Talk about a tough day! He had just returned from forty days in the desert fasting and dealing with Satan, He comes back to town and is admired greatly, and yet, He says one thing the people don’t like and He is led out of town to the edge of a cliff! And how did He respond? “He walked right through the crowd and went on His way.” (v. 30) Why did Jesus even allow Himself to be led out to that cliff? Did He want them to see how little their motives influenced His actions?
I know how hard it can be when people turn away, when you say one thing they disagree with, or they don’t approve of the way they see you coping with your disease or treating it. The crowd that turned on Jesus did not fully listen to what He said; they did not like His insinuation; they did not ask Him to clarify. Instead, they came to the conclusion that His death was the solution! They bullied Him and shoved Him. They pushed Him, and I am sure they yelled a whole lot of things as they led Him to the cliff-side.
Yet, Jesus simply walked through them and went on His way. He knew this was not how He would die. He knew God had a different plan for His life–and even His death! He knew trying to reason with the crowd was pointless. He knew losing His temper would not help. Even just talking to them, trying to explain that He actually loved them wouldn’t reach their closed ears and hardened hearts.

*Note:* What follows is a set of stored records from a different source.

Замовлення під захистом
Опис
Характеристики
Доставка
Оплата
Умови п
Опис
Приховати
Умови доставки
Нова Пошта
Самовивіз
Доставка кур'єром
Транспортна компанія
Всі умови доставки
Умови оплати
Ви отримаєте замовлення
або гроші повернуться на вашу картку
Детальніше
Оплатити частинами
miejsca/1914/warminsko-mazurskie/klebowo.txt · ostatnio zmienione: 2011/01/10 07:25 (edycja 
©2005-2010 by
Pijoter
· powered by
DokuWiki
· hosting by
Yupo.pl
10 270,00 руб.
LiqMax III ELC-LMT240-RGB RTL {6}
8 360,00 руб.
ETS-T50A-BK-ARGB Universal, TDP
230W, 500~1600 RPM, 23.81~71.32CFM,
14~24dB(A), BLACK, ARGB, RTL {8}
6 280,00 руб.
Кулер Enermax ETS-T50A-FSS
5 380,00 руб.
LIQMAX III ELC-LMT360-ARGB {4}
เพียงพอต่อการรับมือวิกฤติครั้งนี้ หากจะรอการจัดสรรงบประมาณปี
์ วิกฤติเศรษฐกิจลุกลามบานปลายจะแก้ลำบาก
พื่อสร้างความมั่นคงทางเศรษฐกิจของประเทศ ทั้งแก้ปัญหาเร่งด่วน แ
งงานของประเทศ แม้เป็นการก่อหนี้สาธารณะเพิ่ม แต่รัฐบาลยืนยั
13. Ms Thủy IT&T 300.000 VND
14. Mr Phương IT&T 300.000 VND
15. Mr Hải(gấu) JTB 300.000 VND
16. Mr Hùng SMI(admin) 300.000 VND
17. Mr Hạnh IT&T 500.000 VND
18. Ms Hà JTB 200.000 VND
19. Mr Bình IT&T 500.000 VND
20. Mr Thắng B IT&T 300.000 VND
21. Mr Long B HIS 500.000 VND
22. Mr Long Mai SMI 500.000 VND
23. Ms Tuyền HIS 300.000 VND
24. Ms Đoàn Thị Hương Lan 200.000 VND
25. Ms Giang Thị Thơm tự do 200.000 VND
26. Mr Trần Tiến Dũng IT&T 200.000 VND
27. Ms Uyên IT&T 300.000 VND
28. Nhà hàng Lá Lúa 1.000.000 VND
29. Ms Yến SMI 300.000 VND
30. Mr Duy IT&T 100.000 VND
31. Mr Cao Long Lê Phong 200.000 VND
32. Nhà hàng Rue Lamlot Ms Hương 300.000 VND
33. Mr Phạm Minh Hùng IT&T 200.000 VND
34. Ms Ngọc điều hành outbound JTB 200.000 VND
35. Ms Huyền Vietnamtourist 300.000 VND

How much we can learn from this rarely told Bible story!
Prayers: Jesus, whe people form opinions and judge my actions without even talking to me about their feelings; when they are harsh in how they speak to me; When their motives are to validate their own selfish motives; Teach me to act as You acted on this day in Capernaum.
About the author:
Lisa Copen is the founder of Rest Ministries and she lives in San Diego with her husband and son. She is gradually learning how to balance motherhood, family, illness, and ministry, but she still knows it will be a lifetime lesson. You can see the books she has written, including, Why Can’t I Make People Understand? at the Rest Ministries shop.
You can now read this on your Kindle. Find out more at http://TodaysDevotionOnKindle.com
Have you ever experienced anger or judgement from someone who you believed to care about you? Have you lost friends because you were unable to see how to penetrate their hardened heart, and like Jesus, you chose to just walk past them and go on your way? What can we learn from how Jesus handled this situation, especially when it compares to other scriptures at tell us to turn the other cheek?